In order to reduce the transmission error below 1, the modification amount of helical gear is analyzed.
First, analyze the load per unit length of the tooth surface of the first stage helical gear 1 (i.e., contact spot analysis). The tooth width direction refers to the overlapping tooth width of the helical gear pair (the overlapping tooth width of the first stage reduction helical gear pair is 34). Set the horizontal axis coordinate as the rotation angle from the meshing start point to the end point, the vertical axis as the tooth width, the middle of the overlapping tooth width is 0, the left side is negative, and the right side is positive; The vertical axis refers to the load per unit area, which refers to the load distribution on the bearing tooth surface during the meshing process. The specific modification is shown in Fig. 1 and Fig. 2.
In this modification, the modification method and modification amount of the two helical gears are the same, and the modification of the left and right tooth surfaces is also the same. The tooth profile modification adopts linear modification and drum modification. The linear modification starts from the leftmost end and the right end is 10 μ m。 The modification parameter of drum shape is 5 μ m. Modification of the final tooth direction, the leftmost end is – 5 μ m. The rightmost end is – 15 μ m。 The tooth profile is modified by circular arc with a modification amount of 5 μ m。
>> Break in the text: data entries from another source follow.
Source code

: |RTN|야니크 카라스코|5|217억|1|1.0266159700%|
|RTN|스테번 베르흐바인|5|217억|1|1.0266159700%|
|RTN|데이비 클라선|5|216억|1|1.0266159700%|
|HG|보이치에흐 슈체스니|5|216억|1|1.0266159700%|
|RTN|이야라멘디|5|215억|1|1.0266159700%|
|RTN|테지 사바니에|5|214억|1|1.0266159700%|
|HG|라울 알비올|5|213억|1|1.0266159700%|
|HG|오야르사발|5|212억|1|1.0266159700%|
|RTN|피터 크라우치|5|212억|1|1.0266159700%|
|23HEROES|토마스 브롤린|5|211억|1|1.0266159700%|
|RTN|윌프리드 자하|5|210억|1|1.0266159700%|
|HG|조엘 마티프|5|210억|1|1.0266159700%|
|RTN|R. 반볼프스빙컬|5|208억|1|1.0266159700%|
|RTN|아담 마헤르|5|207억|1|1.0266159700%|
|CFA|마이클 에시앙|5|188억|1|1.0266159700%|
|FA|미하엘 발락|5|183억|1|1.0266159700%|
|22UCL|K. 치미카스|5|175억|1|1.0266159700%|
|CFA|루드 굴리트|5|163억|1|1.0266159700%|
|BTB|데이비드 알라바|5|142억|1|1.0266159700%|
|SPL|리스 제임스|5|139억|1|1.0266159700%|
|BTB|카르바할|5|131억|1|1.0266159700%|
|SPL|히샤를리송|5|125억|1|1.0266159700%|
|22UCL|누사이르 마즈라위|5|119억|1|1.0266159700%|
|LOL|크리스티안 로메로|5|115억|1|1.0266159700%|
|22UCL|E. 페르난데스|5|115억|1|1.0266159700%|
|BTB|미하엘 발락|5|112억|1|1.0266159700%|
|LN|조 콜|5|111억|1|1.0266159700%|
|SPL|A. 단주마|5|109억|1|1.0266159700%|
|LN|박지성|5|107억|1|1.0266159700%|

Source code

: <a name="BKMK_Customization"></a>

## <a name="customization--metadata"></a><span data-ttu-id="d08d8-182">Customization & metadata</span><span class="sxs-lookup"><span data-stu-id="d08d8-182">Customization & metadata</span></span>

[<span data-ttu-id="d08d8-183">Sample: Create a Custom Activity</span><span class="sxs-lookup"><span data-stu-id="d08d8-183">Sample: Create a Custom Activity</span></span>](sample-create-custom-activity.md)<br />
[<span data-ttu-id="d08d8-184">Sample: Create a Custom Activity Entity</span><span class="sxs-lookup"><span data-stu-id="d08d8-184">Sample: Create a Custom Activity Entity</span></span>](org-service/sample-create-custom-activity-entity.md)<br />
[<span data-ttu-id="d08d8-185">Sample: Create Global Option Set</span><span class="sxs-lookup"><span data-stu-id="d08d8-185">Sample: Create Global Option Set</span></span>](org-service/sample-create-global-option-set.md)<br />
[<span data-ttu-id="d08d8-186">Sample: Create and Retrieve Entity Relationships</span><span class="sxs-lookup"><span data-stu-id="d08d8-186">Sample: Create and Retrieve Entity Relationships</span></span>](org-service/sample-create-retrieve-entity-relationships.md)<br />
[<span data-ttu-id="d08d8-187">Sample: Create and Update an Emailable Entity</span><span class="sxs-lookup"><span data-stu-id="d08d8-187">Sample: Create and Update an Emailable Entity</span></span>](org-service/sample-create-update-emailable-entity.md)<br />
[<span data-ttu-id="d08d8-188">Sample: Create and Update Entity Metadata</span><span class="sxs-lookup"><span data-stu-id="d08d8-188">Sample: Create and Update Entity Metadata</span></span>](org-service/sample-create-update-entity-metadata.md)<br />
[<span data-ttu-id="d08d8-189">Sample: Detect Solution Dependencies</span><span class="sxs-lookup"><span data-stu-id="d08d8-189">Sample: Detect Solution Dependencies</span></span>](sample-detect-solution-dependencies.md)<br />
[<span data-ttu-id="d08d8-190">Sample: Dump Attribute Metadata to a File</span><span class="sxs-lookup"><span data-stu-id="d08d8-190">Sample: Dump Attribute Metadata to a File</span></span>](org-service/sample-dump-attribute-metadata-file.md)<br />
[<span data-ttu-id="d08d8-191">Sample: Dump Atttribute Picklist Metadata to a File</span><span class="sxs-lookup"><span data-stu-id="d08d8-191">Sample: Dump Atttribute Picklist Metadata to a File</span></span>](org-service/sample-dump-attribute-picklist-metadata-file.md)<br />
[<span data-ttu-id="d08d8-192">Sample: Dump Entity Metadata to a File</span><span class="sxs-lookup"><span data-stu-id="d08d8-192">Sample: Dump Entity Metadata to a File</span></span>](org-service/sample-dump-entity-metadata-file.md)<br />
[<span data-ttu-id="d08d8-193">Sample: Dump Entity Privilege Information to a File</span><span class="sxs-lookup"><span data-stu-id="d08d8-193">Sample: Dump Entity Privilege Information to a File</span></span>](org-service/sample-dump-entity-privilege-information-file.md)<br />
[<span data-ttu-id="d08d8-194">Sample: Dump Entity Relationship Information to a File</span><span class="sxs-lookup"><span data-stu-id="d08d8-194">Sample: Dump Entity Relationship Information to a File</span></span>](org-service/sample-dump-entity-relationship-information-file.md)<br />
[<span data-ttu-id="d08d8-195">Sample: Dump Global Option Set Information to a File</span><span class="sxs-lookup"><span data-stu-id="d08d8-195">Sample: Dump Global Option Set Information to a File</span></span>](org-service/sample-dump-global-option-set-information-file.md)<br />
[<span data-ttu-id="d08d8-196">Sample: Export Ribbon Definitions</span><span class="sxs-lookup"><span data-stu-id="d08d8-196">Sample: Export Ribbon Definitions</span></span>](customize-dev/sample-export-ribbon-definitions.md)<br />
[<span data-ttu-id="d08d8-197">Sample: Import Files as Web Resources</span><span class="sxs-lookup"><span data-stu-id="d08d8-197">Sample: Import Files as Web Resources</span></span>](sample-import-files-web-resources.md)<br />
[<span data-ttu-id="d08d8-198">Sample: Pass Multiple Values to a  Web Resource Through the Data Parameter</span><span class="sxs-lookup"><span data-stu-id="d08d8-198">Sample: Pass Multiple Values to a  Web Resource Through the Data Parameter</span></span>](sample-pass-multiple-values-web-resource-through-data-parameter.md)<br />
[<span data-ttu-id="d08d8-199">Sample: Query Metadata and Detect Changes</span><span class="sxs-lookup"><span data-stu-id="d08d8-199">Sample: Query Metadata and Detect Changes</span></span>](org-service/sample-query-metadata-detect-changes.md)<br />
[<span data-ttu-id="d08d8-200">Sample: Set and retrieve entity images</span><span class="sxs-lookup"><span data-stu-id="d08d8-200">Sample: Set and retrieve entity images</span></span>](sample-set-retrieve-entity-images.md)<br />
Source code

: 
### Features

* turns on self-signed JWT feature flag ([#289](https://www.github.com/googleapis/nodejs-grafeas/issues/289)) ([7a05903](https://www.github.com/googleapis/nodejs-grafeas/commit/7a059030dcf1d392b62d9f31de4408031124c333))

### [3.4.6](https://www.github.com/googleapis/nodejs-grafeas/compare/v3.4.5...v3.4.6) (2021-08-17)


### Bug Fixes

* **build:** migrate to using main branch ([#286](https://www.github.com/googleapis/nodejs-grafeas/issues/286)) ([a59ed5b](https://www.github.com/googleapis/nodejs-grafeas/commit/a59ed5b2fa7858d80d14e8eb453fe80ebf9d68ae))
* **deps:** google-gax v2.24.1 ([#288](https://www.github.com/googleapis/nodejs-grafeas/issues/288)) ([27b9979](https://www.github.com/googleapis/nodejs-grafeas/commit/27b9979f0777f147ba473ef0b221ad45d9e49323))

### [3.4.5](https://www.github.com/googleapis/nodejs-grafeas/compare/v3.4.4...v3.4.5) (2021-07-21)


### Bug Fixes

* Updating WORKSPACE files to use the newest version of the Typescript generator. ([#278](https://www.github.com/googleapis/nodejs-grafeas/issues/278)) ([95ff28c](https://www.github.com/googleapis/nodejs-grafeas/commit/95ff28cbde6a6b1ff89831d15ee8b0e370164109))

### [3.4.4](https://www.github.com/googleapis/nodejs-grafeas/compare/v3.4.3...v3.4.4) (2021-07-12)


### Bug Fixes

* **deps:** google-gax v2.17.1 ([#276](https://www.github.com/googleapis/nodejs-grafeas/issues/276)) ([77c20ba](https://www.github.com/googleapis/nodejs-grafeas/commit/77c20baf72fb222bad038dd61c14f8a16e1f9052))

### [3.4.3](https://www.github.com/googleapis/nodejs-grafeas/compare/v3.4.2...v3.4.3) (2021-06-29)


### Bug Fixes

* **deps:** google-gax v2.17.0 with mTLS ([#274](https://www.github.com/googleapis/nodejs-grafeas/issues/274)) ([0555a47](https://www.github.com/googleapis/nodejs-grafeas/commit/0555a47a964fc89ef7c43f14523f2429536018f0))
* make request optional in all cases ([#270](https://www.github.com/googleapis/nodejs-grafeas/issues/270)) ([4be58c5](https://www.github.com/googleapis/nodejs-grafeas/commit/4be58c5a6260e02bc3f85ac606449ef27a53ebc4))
After the helical gear modification is completed, the contact spots of the driving gear of the first stage reduction are analyzed. The maximum load per unit area after the modification is 1260n / mm2, and the maximum load before the modification is, which is reduced by nearly. The entire tooth width direction is evenly distributed, and the bearing capacity of the helical gear is improved.
Analyze the delivery error of the modified helical gear. As shown in Figure 3, the maximum value of displacement along the meshing line is 14.1, and the minimum value is 13.6. The absolute value of displacement becomes smaller, and the difference of displacement is 0.5 μ m. That is, the transmission error is reduced from 2.4976 μ M decreased to 0.5 (as shown in the table), reaching less than 1 μ M U.M.
| Load per unit area of tooth surface (n / mm ^ 2) | Transfer error/ μ m | |
| Before modification | 1741.6111 | 2.4294 |
| After modification | 1269.5111 | 0.5 |
According to the vibration theory, the response is the result of the excitation acting on the system. On the premise of not changing the overall structure of the system, the excitation can be effectively reduced and a better response can be obtained. Therefore, theoretically, the howling of the reducer after the modification can be effectively controlled.